Bing-Yi Chen's team started by determining and annotating elements which indicate misinformation, including the content, context, and other social traits of misinformation. After the massive study of international research and practice from Taiwan fact-checking organizations, Chen's team defined three advanced indicators to analyze the language feature, dissemination pattern, and publisher accounts of claims to spot misinformation, using artificial neural networks and deep learning methods.

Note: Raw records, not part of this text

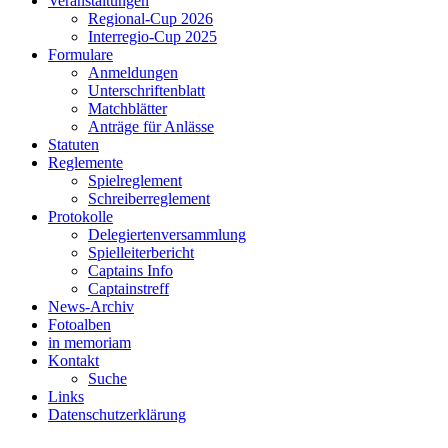
Veranstaltungen
Regional-Cup 2026
Interregio-Cup 2025
Formulare
Anmeldungen
Unterschriftenblatt
Matchblätter
Anträge für Anlässe
Statuten
Reglemente
Spielreglement
Schreiberreglement
Protokolle
Delegiertenversammlung
Spielleiterbericht
Captains Info
Captainstreff
News-Archiv
Fotoalben
in memoriam
Kontakt
Suche
Links
Datenschutzerklärung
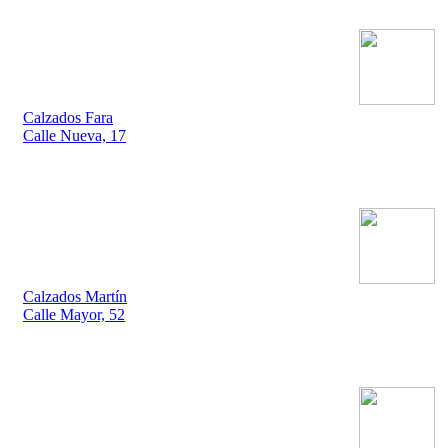
Calzados Fara
Calle Nueva, 17
Calzados Martín
Calle Mayor, 52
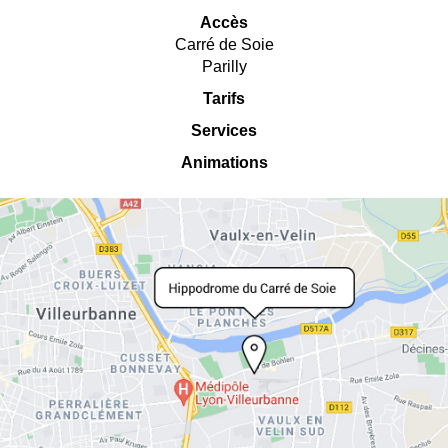
Accès
Carré de Soie
Parilly
Tarifs
Services
Animations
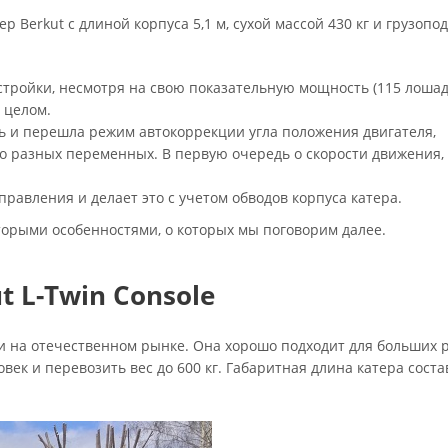
тер Berkut с длиной корпуса 5,1 м, сухой массой 430 кг и грузоп
стройки, несмотря на свою показательную мощность (115 лошад
 целом.
сь и перешла режим автокоррекции угла положения двигателя,
 разных переменных. В первую очередь о скорости движения,
равления и делает это с учетом обводов корпуса катера.
оторыми особенностями, о которых мы поговорим далее.
t L-Twin Console
и на отечественном рынке. Она хорошо подходит для больших р
ек и перевозить вес до 600 кг. Габаритная длина катера состав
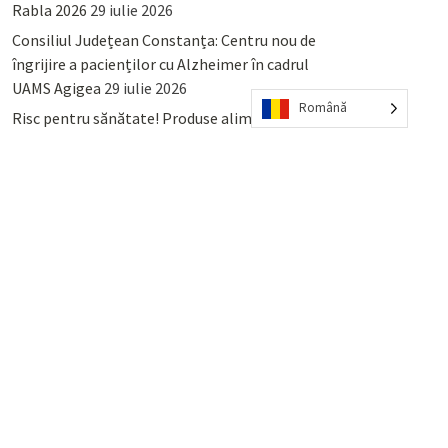
Rabla 2026
29 iulie 2026
Consiliul Județean Constanța: Centru nou de
îngrijire a pacienților cu Alzheimer în cadrul
UAMS Agigea
29 iulie 2026
Română
Risc pentru sănătate! Produse alimentare
retrase din magazinele PENNY și PROFI
28
iulie 2026
Lumina, Constanța: Când se pot preda
serviciului de salubritate deșeurile reciclabile
sau cele menajere reziduale
23 iulie 2026
POPULAR
COMMENTS
TAGS
Percheziții și arestări ca în anii
’50: Cunoscutul avocat și vlogger
naționalist Mihai Rapcea, luat în
colimator de dictatura Vexler!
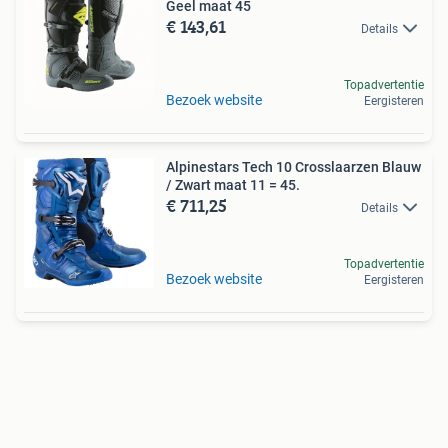
Geel maat 45
€ 143,61
Details
Topadvertentie
Bezoek website
Eergisteren
Alpinestars Tech 10 Crosslaarzen Blauw
/ Zwart maat 11 = 45.
€ 711,25
Details
Topadvertentie
Bezoek website
Eergisteren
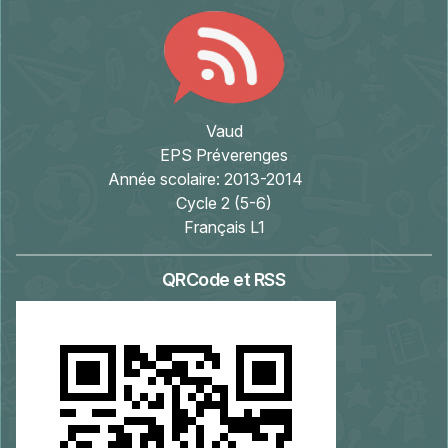
Vaud
EPS Préverenges
Année scolaire:
2013-2014
Cycle 2 (5-6)
Français L1
QRCode et RSS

The AI tools, which is originally designed for fact-checkers to rapidly determine the reliability of a claim, is also applied in fields such as marketing and information communication business, says Chen. By the functions of filtering out unauthentic content and picking up influential information, the AI tools could serve social media analysis and system integration service firms well.

Fact-Checker's Trump Card

"By using the AI Filter tool to collect claims from multiple channels, our fact-checkers are empowered to monitor the development of claims as close as to real-time with objective data." Summer Chen said.

Embracing the new era, TFC now needs to adapt itself to the new tools in terms of adjusting the workflow.

"The AI tools help dramatically increase the speed, reach, and impact of fact-checking in Taiwan, and push TFC one step further to the digital transformation." Said Summer Chen, whose dream is coming true step by step.

Taiwan FactCheck Center (TFC) is Taiwan's first independent nonprofit fact-checking organization, jointly founded by the Association for Quality Journalism and Taiwan Media Watch Foundation in 2018 to promote reliable information, digital literacy, and improve the information ecology in Taiwan. A Verified signatory of the IFCN code of principles.